Segundo dados oficiais, o Zelle está disponível em mais de 2.400 aplicativos de bancos e cooperativas de crédito.
De acordo com informações do Banco Central, o PIX é usado por cerca de 80% da população brasileira, o que representa mais de 170 milhões de pessoas físicas do país.
O gráfico abaixo mostra a movimentação financeira em PIX nos últimos cinco anos.
MOVIMENTAÇÕES DE RECURSOS PELO PIX
EM R$ TRILHÕES
Fonte: BANCO CENTRAL
Uso no dia a dia
Enquanto o Zelle é voltado principalmente para transferências entre pessoas e transações de pequenas empresas, o PIX pode ser usado em diversas situações do dia a dia.

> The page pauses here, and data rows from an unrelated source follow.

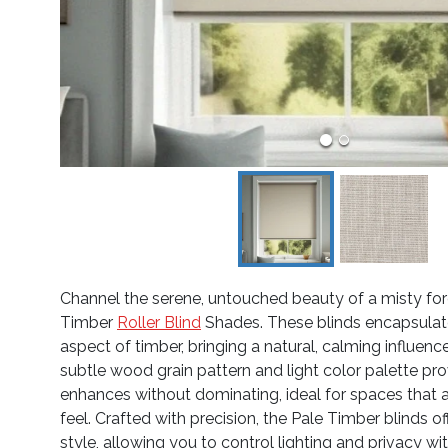
Channel the serene, untouched beauty of a misty for
Timber
Roller Blind
Shades. These blinds encapsulate 
aspect of timber, bringing a natural, calming influen
subtle wood grain pattern and light color palette pr
enhances without dominating, ideal for spaces that a
feel. Crafted with precision, the Pale Timber blinds of
style, allowing you to control lighting and privacy wi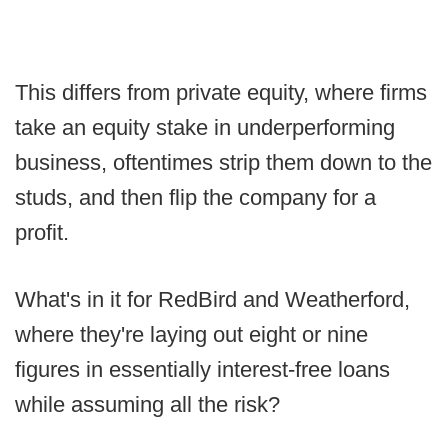
This differs from private equity, where firms
take an equity stake in underperforming
business, oftentimes strip them down to the
studs, and then flip the company for a
profit.
What's in it for RedBird and Weatherford,
where they're laying out eight or nine
figures in essentially interest-free loans
while assuming all the risk?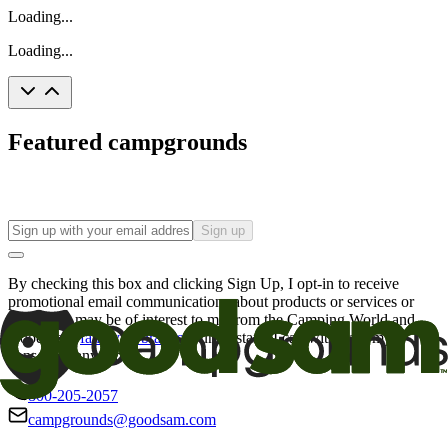
Loading...
Loading...
Featured campgrounds
Sign up
By checking this box and clicking Sign Up, I opt-in to receive
promotional email communications about products or services or
offers that may be of interest to me from the Camping World and
Good Sam
family of brands
. I understand I can withdraw my
consent at any time.
800-205-2057
campgrounds@goodsam.com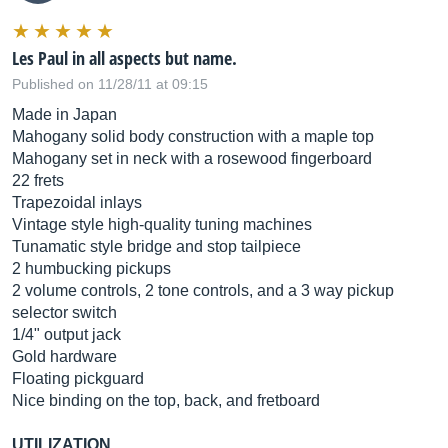
Les Paul in all aspects but name.
Published on 11/28/11 at 09:15
Made in Japan
Mahogany solid body construction with a maple top
Mahogany set in neck with a rosewood fingerboard
22 frets
Trapezoidal inlays
Vintage style high-quality tuning machines
Tunamatic style bridge and stop tailpiece
2 humbucking pickups
2 volume controls, 2 tone controls, and a 3 way pickup
selector switch
1/4" output jack
Gold hardware
Floating pickguard
Nice binding on the top, back, and fretboard
UTILIZATION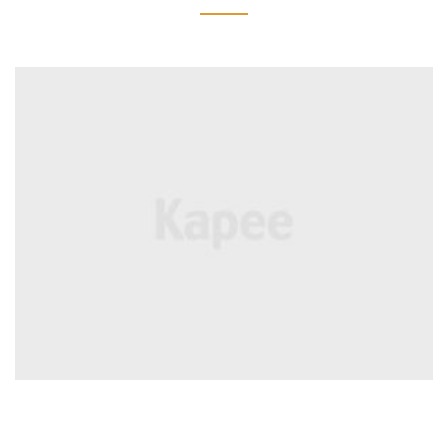
BRANDS
Coffee Cup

Segundo o Banco Central, além de transferências entre pessoas, o PIX também pode ser usado para:
pagamentos em estabelecimentos comerciais e prestadores de serviços;
pagamentos entre empresas;
recolhimento de receitas públicas e contribuições; e
pagamento de cobranças e faturas, como contas de serviços públicos.
Além disso, o PIX é gratuito para pessoas físicas e costuma ter custo mais baixo para empresas. Já o Zelle pode ou não ser gratuito, a depender das tarifas cobradas pelo banco ou cooperativa de crédito. De acordo com uma pesquisa realizada no terceiro trimestre do ano passado, no entanto, "quase todos" os bancos e cooperativas que disponibilizam o sistema não cobram taxas de consumidores.
Por fim, enquanto o PIX é instantâneo, o Zelle pode levar alguns minutos para que o valor fique disponível ao destinatário.
Dá pra cancelar um pagamento?
Segundo o site oficial do Zelle, o usuário só pode cancelar um pagamento se o destinatário ainda não estiver cadastrado na plataforma.
“Se o destinatário já estiver cadastrado no Zelle, o dinheiro será enviado diretamente para a conta bancária dele e não poderá ser cancelado”, alerta o site.
Já o PIX conta com o Mecanismo Especial de Devolução (MED), usado para ajudar vítimas de fraude. O Banco Central ressalta, no entanto, que a ferramenta não garante o ressarcimento.
“A recuperação depende da análise do caso e da existência do saldo na conta do recebedor ou de demais envolvidos na fraude”, diz o BC.
No caso de transferências feitas por engano, não há normas específicas do Banco Central ou do Conselho Monetário Nacional (CMN) sobre devolução. Ainda assim, o BC lembra que o Código Penal trata da apropriação indevida e orienta os consumidores a procurar o banco para tentar reaver o dinheiro.
O PIX também conta com uma funcionalidade que permite ao recebedor devolver valores enviados por engano diretamente pelo aplicativo do banco.